Amnesty award goes to Egypt torture victim center
January 25, 2018The German branch of the rights group Amnesty International awarded its Human Rights Award to the Nadeem Center for the Rehabilitation of Victims of Violence and Torture on Wednesday.
"We want to support all the courageous women and men who put their lives on the line in the struggle against torture, violence and despotism in Egypt," said Markus Beeko, the Secretary General of Amnesty International in Germany, in a statement.
The Cairo-based Nadeem Center has been documenting torture carried out by Egyptian security forces for the past 20 years.

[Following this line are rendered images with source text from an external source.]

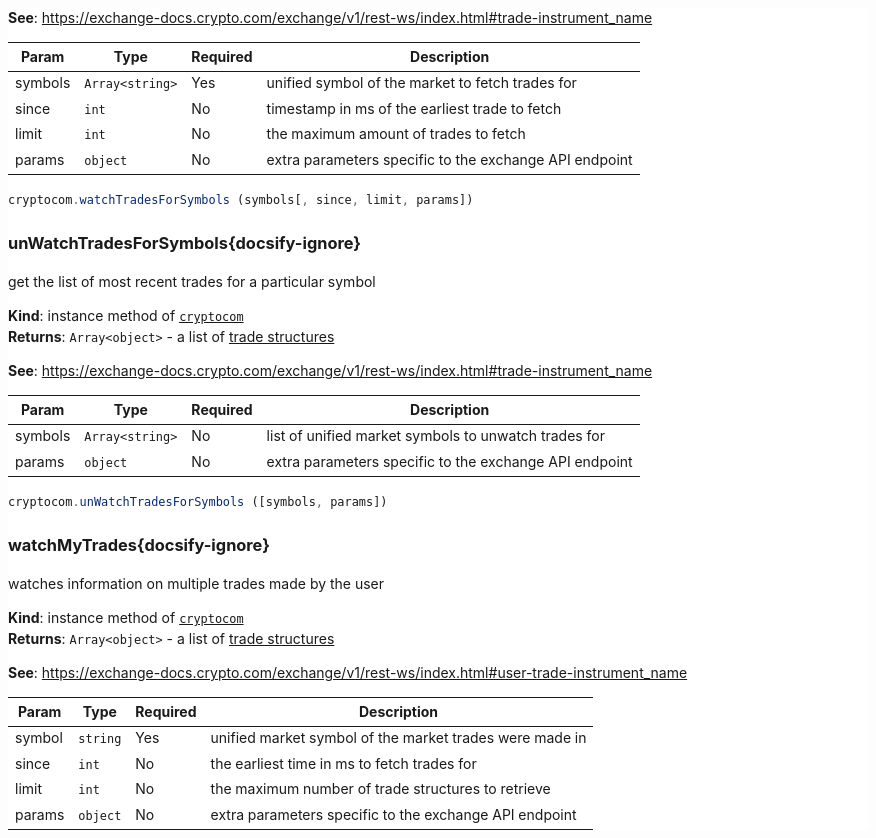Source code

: **See**: https://exchange-docs.crypto.com/exchange/v1/rest-ws/index.html#trade-instrument_name  

| Param | Type | Required | Description |
| --- | --- | --- | --- |
| symbols | <code>Array&lt;string&gt;</code> | Yes | unified symbol of the market to fetch trades for |
| since | <code>int</code> | No | timestamp in ms of the earliest trade to fetch |
| limit | <code>int</code> | No | the maximum amount of trades to fetch |
| params | <code>object</code> | No | extra parameters specific to the exchange API endpoint |


```javascript
cryptocom.watchTradesForSymbols (symbols[, since, limit, params])
```


<a name="unWatchTradesForSymbols" id="unwatchtradesforsymbols"></a>

### unWatchTradesForSymbols{docsify-ignore}
get the list of most recent trades for a particular symbol

**Kind**: instance method of [<code>cryptocom</code>](#cryptocom)  
**Returns**: <code>Array&lt;object&gt;</code> - a list of [trade structures](https://docs.ccxt.com/#/?id=public-trades)

**See**: https://exchange-docs.crypto.com/exchange/v1/rest-ws/index.html#trade-instrument_name  

| Param | Type | Required | Description |
| --- | --- | --- | --- |
| symbols | <code>Array&lt;string&gt;</code> | No | list of unified market symbols to unwatch trades for |
| params | <code>object</code> | No | extra parameters specific to the exchange API endpoint |


```javascript
cryptocom.unWatchTradesForSymbols ([symbols, params])
```


<a name="watchMyTrades" id="watchmytrades"></a>

### watchMyTrades{docsify-ignore}
watches information on multiple trades made by the user

**Kind**: instance method of [<code>cryptocom</code>](#cryptocom)  
**Returns**: <code>Array&lt;object&gt;</code> - a list of [trade structures](https://docs.ccxt.com/#/?id=trade-structure)

**See**: https://exchange-docs.crypto.com/exchange/v1/rest-ws/index.html#user-trade-instrument_name  

| Param | Type | Required | Description |
| --- | --- | --- | --- |
| symbol | <code>string</code> | Yes | unified market symbol of the market trades were made in |
| since | <code>int</code> | No | the earliest time in ms to fetch trades for |
| limit | <code>int</code> | No | the maximum number of trade structures to retrieve |
| params | <code>object</code> | No | extra parameters specific to the exchange API endpoint |
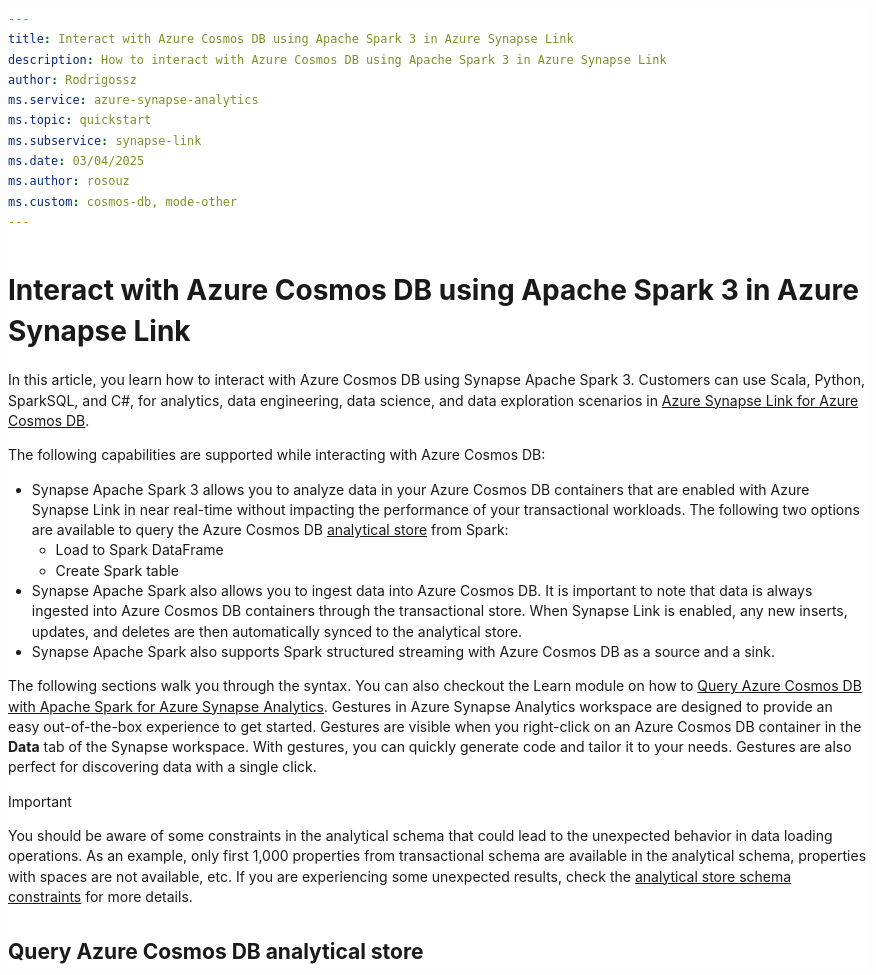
 ```yaml
---
title: Interact with Azure Cosmos DB using Apache Spark 3 in Azure Synapse Link
description: How to interact with Azure Cosmos DB using Apache Spark 3 in Azure Synapse Link
author: Rodrigossz
ms.service: azure-synapse-analytics
ms.topic: quickstart
ms.subservice: synapse-link
ms.date: 03/04/2025
ms.author: rosouz
ms.custom: cosmos-db, mode-other
---
```


# Interact with Azure Cosmos DB using Apache Spark 3 in Azure Synapse Link

In this article, you learn how to interact with Azure Cosmos DB using Synapse Apache Spark 3. Customers can use Scala, Python, SparkSQL, and C#, for analytics, data engineering, data science, and data exploration scenarios in [Azure Synapse Link for Azure Cosmos DB](/azure/cosmos-db/synapse-link).

The following capabilities are supported while interacting with Azure Cosmos DB:
* Synapse Apache Spark 3 allows you to analyze data in your Azure Cosmos DB containers that are enabled with Azure Synapse Link in near real-time without impacting the performance of your transactional workloads. The following two options are available to query the Azure Cosmos DB [analytical store](/azure/cosmos-db/analytical-store-introduction) from Spark:
    + Load to Spark DataFrame
    + Create Spark table
* Synapse Apache Spark also allows you to ingest data into Azure Cosmos DB. It is important to note that data is always ingested into Azure Cosmos DB containers through the transactional store. When Synapse Link is enabled, any new inserts, updates, and deletes are then automatically synced to the analytical store.
* Synapse Apache Spark also supports Spark structured streaming with Azure Cosmos DB as a source and a sink. 

The following sections walk you through the syntax. You can also checkout the Learn module on how to [Query Azure Cosmos DB with Apache Spark for Azure Synapse Analytics](/training/modules/query-azure-cosmos-db-with-apache-spark-for-azure-synapse-analytics/). Gestures in Azure Synapse Analytics workspace are designed to provide an easy out-of-the-box experience to get started. Gestures are visible when you right-click on an Azure Cosmos DB container in the **Data** tab of the Synapse workspace. With gestures, you can quickly generate code and tailor it to your needs. Gestures are also perfect for discovering data with a single click.

> [!IMPORTANT]
> You should be aware of some constraints in the analytical schema that could lead to the unexpected behavior in data loading operations.
> As an example, only first 1,000 properties from transactional schema are available in the analytical schema, properties with spaces are not available, etc. If you are experiencing some unexpected results, check the [analytical store schema constraints](/azure/cosmos-db/analytical-store-introduction#schema-constraints) for more details.

## Query Azure Cosmos DB analytical store
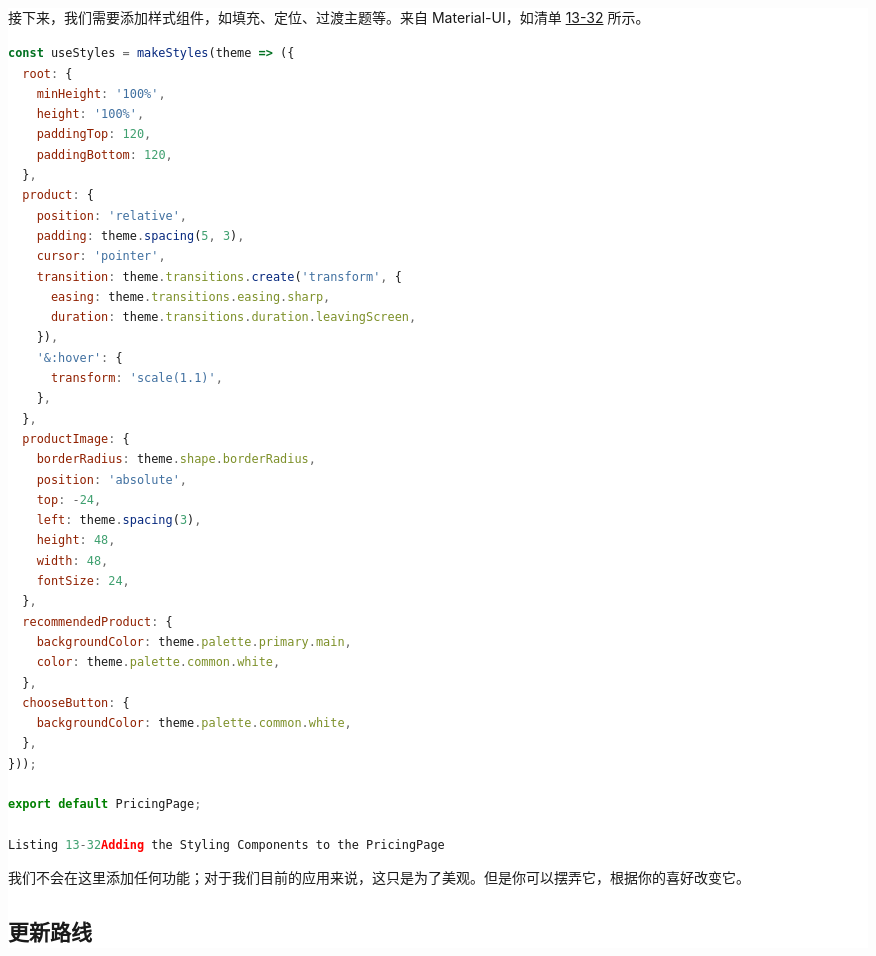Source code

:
 ```jsx

```

接下来，我们需要添加样式组件，如填充、定位、过渡主题等。来自 Material-UI，如清单 [13-32](#PC40) 所示。

```jsx
const useStyles = makeStyles(theme => ({
  root: {
    minHeight: '100%',
    height: '100%',
    paddingTop: 120,
    paddingBottom: 120,
  },
  product: {
    position: 'relative',
    padding: theme.spacing(5, 3),
    cursor: 'pointer',
    transition: theme.transitions.create('transform', {
      easing: theme.transitions.easing.sharp,
      duration: theme.transitions.duration.leavingScreen,
    }),
    '&:hover': {
      transform: 'scale(1.1)',
    },
  },
  productImage: {
    borderRadius: theme.shape.borderRadius,
    position: 'absolute',
    top: -24,
    left: theme.spacing(3),
    height: 48,
    width: 48,
    fontSize: 24,
  },
  recommendedProduct: {
    backgroundColor: theme.palette.primary.main,
    color: theme.palette.common.white,
  },
  chooseButton: {
    backgroundColor: theme.palette.common.white,
  },
}));

export default PricingPage;

Listing 13-32Adding the Styling Components to the PricingPage

```

我们不会在这里添加任何功能；对于我们目前的应用来说，这只是为了美观。但是你可以摆弄它，根据你的喜好改变它。

## 更新路线
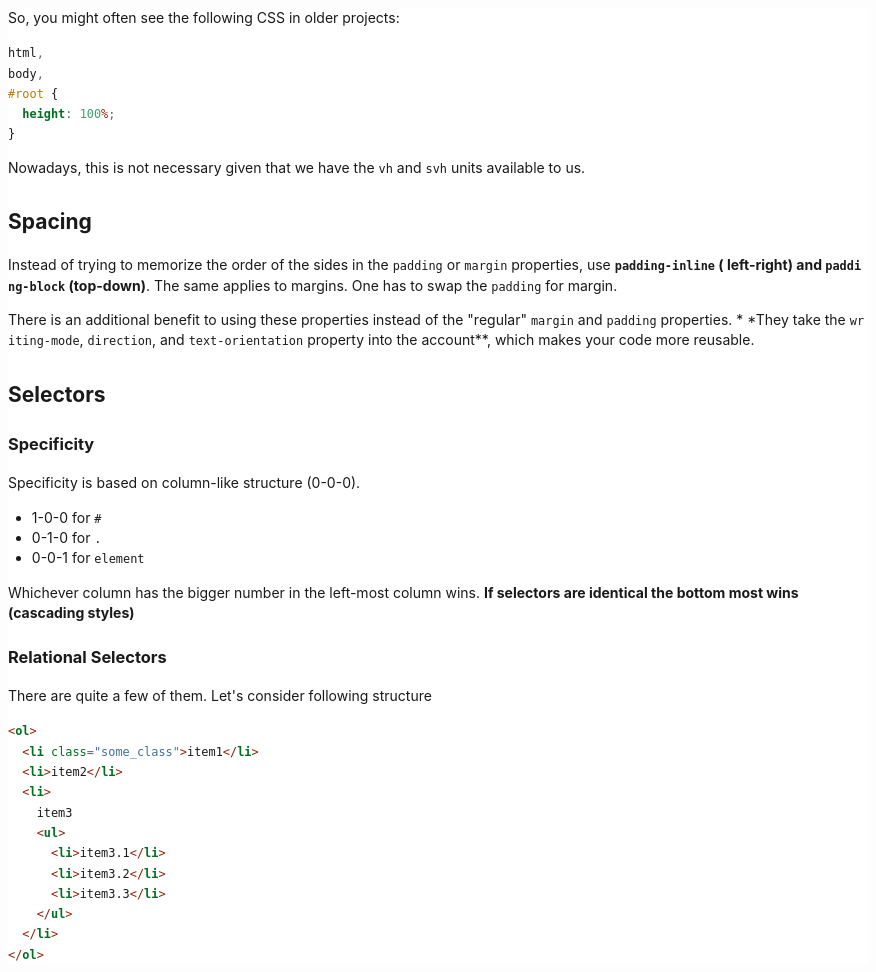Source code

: So, you might often see the following CSS in older projects:

```css
html,
body,
#root {
  height: 100%;
}
```

Nowadays, this is not necessary given that we have the `vh` and `svh` units available to us.

## Spacing

Instead of trying to memorize the order of the sides in the `padding` or `margin` properties, use **`padding-inline` (
left-right) and `padding-block` (top-down)**. The same applies to margins. One has to swap the `padding` for margin.

There is an additional benefit to using these properties instead of the "regular" `margin` and `padding` properties. \*
\*They take the `writing-mode`, `direction`, and `text-orientation` property into the account\*\*, which makes your code
more reusable.

## Selectors

### Specificity

Specificity is based on column-like structure (0-0-0).

- 1-0-0 for `#`
- 0-1-0 for `.`
- 0-0-1 for `element`

Whichever column has the bigger number in the left-most column wins. **If
selectors are identical the bottom most wins (cascading styles)**

### Relational Selectors

There are quite a few of them. Let's consider following structure

```html
<ol>
  <li class="some_class">item1</li>
  <li>item2</li>
  <li>
    item3
    <ul>
      <li>item3.1</li>
      <li>item3.2</li>
      <li>item3.3</li>
    </ul>
  </li>
</ol>
```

The Egyptian government denies that it uses torture.
The center also provided victims with medical and psychological care at a specialist clinic which was the "only one of its kind in the country," Amnesty said.
Read more: Egypt mulls law to prosecute 'political commentators' amid free expression crackdown
Pressure from Egyptian authorities caused the center's clinic to close in February 2017.
"The clinic is closed, but the therapists still exist — so the work continues," Nadeem Center co-founder and psychiatrist Aida Seif al-Dawla told news agency dpa.
Al-Dawla called the Amnesty prize "a strong moral support" and said that it was "a nice message to the government, to the regime."
An Egyptian court is due to rule on the clinic's closure in February.
Egyptian President Abdel-Fattah el-Sissi's government has overseen a crackdown against dissidents and political opponents, as well as the recent passage of a law that targets non-governmental organizations.